Suivant déclaration du 01/08/2018, la société ETABLISSEMENTS BREVIERE a interjeté appel de la décision précitée.

Le tribunal de commerce de Lille a ouvert par jugement du 16/03/2020 une procédure de redressement judiciaire de la SAS ETABLISSEMENTS BREVIERE, convertie en liquidation judiciaire par jugement du 02/09/2020, Me [O] [B] étant nommé en qualité de liquidateur.

Selon ses dernières conclusions reçues le 16/06/2021, la SCM Philippe Martin & [O] [B] représenté par Me [O] [B] demande à la cour d'infirmer le jugement déféré et statuant à nouveau :

A titre principal :

-dire et juger que le licenciement de Mme [R] [C] repose sur une faute grave,

-débouter Mme [R] [C] de l'ensemble de ses demandes, fins et conclusions,

A titre subsidiaire :

-dire et juger que le licenciement de Mme [R] [C] repose sur une cause réelle et sérieuse,

A titre infiniment subsidiaire :

-si par extraordinaire la Cour venait à juger que le licenciement de Madame [R] [C] est sans cause réelle et sérieuse, limiter à six mois de salaire soit 12.720 euros le montant des dommages et intérêts octroyés à Mme [R] [C],

En tout état de cause et à titre reconventionnel :

-condamner Mme [R] [C] à lui payer 3.000 euros au titre de l'article 700 du code de procédure civile,

-condamner Mme [R] [C] aux entiers frais et dépens.

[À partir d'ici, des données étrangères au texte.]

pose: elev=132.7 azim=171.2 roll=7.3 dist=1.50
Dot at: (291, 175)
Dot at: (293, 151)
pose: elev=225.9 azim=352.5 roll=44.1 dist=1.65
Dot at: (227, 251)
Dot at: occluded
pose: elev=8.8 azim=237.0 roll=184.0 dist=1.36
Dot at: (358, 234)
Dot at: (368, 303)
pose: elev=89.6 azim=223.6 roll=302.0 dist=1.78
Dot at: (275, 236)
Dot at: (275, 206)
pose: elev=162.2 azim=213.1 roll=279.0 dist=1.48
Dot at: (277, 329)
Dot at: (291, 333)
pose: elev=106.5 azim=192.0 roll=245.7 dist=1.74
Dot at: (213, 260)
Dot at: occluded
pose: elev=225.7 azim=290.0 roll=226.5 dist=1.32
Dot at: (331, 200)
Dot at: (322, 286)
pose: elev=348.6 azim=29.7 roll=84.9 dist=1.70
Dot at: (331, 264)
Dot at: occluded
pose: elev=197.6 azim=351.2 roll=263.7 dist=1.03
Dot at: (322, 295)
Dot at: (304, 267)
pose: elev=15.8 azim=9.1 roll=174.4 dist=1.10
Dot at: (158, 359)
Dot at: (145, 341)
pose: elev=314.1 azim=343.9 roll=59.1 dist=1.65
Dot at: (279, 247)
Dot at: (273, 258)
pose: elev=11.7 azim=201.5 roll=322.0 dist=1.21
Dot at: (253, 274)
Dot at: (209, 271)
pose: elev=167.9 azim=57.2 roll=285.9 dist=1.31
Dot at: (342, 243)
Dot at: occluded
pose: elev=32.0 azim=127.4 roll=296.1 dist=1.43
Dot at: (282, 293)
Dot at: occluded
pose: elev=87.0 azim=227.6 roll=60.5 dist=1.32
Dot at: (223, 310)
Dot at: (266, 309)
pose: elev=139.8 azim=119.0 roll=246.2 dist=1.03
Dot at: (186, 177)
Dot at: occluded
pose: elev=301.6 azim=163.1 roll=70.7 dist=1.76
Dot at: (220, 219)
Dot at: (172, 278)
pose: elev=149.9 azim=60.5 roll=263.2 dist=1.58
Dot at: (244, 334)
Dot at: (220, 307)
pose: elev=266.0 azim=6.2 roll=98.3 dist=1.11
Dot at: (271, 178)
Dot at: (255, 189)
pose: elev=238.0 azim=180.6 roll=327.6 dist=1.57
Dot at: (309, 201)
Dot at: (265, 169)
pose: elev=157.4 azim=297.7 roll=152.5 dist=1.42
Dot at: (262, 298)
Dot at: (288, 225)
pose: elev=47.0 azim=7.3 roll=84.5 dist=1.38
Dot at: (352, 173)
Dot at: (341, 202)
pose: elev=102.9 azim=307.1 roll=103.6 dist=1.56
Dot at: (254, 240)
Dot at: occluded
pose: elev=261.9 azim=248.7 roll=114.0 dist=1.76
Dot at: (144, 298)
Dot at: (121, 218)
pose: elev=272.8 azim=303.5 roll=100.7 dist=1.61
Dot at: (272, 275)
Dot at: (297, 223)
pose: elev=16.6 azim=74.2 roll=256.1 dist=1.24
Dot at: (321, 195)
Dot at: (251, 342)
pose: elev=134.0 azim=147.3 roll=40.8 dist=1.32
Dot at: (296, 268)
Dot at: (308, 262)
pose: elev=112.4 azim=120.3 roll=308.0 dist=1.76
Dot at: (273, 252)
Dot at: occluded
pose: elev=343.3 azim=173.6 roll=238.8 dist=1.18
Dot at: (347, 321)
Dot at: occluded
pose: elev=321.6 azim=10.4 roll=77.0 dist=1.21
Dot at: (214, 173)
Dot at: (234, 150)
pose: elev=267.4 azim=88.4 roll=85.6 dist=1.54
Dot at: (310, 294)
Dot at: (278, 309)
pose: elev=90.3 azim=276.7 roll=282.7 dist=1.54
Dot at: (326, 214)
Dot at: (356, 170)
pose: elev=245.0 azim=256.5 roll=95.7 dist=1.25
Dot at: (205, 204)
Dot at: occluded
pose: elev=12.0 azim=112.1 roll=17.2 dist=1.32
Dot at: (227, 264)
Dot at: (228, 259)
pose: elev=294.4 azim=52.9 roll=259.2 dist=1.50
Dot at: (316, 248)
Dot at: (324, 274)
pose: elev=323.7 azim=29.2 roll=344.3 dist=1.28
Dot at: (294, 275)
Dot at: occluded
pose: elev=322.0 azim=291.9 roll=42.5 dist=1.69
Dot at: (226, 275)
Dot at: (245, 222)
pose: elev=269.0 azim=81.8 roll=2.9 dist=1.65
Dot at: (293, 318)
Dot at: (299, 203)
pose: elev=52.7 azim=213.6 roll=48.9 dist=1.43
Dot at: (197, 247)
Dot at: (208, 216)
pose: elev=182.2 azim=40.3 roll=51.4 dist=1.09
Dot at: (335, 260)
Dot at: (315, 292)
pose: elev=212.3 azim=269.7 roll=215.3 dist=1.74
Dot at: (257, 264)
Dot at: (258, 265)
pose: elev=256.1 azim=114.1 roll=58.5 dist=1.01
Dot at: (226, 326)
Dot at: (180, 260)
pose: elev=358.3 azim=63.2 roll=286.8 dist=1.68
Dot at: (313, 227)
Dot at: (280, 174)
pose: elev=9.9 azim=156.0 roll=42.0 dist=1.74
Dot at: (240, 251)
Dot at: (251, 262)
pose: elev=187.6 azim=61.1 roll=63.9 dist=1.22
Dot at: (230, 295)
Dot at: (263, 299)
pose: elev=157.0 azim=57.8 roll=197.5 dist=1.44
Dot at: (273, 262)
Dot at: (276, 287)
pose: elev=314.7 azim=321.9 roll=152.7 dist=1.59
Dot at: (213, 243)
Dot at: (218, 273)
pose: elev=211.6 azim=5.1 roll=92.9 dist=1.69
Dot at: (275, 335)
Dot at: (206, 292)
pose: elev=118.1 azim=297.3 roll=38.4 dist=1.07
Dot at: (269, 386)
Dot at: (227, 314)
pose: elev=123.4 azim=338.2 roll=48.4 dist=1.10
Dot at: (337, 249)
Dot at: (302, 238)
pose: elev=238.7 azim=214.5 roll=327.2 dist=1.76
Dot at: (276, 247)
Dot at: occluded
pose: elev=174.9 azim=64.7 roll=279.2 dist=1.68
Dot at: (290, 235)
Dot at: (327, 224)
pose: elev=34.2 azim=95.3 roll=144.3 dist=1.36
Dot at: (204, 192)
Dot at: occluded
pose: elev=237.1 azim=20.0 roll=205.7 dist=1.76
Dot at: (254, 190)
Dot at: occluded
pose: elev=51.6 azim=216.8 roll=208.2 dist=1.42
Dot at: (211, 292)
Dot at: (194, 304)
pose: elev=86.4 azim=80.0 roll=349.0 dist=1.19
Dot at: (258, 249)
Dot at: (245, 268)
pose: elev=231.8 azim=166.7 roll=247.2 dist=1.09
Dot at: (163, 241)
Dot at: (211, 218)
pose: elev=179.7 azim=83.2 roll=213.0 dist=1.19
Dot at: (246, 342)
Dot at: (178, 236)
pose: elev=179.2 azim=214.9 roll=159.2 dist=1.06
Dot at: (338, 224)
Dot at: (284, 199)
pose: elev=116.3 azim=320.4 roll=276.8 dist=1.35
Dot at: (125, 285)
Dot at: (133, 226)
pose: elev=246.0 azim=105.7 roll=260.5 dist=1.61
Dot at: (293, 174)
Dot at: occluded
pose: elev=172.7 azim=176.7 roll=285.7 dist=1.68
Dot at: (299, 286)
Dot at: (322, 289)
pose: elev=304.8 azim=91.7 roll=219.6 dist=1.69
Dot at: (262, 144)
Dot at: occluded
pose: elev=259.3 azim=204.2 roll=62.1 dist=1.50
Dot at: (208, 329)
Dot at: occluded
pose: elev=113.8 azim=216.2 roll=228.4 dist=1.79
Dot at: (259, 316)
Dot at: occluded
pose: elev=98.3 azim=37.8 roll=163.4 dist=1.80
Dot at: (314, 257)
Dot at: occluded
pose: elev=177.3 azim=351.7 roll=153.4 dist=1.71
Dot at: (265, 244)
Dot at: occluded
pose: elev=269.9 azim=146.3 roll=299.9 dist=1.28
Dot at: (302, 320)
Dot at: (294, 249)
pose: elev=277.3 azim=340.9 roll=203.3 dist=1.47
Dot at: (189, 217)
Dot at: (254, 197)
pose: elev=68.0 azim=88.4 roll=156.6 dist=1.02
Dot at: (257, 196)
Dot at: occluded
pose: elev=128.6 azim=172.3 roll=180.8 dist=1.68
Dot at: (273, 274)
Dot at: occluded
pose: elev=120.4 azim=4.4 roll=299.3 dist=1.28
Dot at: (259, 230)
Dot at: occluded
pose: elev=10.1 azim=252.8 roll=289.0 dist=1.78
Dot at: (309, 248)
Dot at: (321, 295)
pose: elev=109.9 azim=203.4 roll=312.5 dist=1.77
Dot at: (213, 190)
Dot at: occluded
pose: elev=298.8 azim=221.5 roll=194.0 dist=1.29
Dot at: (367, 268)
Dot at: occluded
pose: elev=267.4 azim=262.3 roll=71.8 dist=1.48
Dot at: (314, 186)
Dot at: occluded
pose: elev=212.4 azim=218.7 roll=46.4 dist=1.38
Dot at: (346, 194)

Aux termes de ses dernières conclusions du 30/06/21, Mme [R] [C] demande à la cour de :

-confirmer le jugement déféré en ce qu'il a :

-dit que le licenciement était sans cause réelle et sérieuse,

-condamné la société ETABLISSEMENTS BREVIERE à lui payer :

-848 euros au titre de l'indemnité de licenciement,

-1.179 euros au titre des rappels de salaires sur la mise à pied conservatoire, outre 117,93 euros au titre des congés payes y afférents,

-4.240 euros au titre de l'indemnité compensatrice de préavis, outre 424 euros au titre des congés payes y afférents,

-1.000 euros au titre des dispositions de l'article 700 du code de procédure civile,

-lesdites somme emportant intérêts au taux légal, à compter de la date de réception par l'employeur, de sa convocation devant le bureau de conciliation, pour les créances de nature salariale et du prononcé de ta présente décision, pour les créances de nature indemnitaire,

-ordonné à la société ETABLISSEMENTS BREVIERE de délivrer à Mme [R] [C] le certificat de travail, le solde de tout compte, l'attestation Pôle Emploi et la dernière fiche de paie rectifiés en fonction du présent jugement sous 15jours à compter du prononcé et sous astreinte de 50 euros par jour de retard pour l'ensemble des documents,

-limité l'exécution provisoire a ce que de droit,

-condamné la société ETABLISSEMENTS BREVIERE aux dépens de l'instance,

Concernant le quantum des dommages et intérêts, elle s'en rapporte a la sagesse de la Cour :

-le Conseil lui a octroyé la somme de 15.000 euros a titre de dommages et intérêts pour licenciement sans cause réelle ni sérieuse sur une demande de 25.440 euros (12 mois),

-et 6.500 euros au titre du préjudice moral sur les 10.000 euros de dommages et intérêts demandes en première instance,

En tout état de cause :

-si besoin est, fixer les sommes qui pourront être nouvellement octroyées par la Cour au passif de la liquidation judiciaire de la société ETABLISSEMENTS BREVIERE,

-fixer au passif de la société ETABLISSEMENTS BREVIERE représentée par Me [B] ès-qualités la somme de 3.000 euros au titre des frais irrépétibles exposés pour la présente procédure, outre les entiers frais et dépens,

-dire l'arrêt à intervenir opposable à l'AGS CGEA de Lille.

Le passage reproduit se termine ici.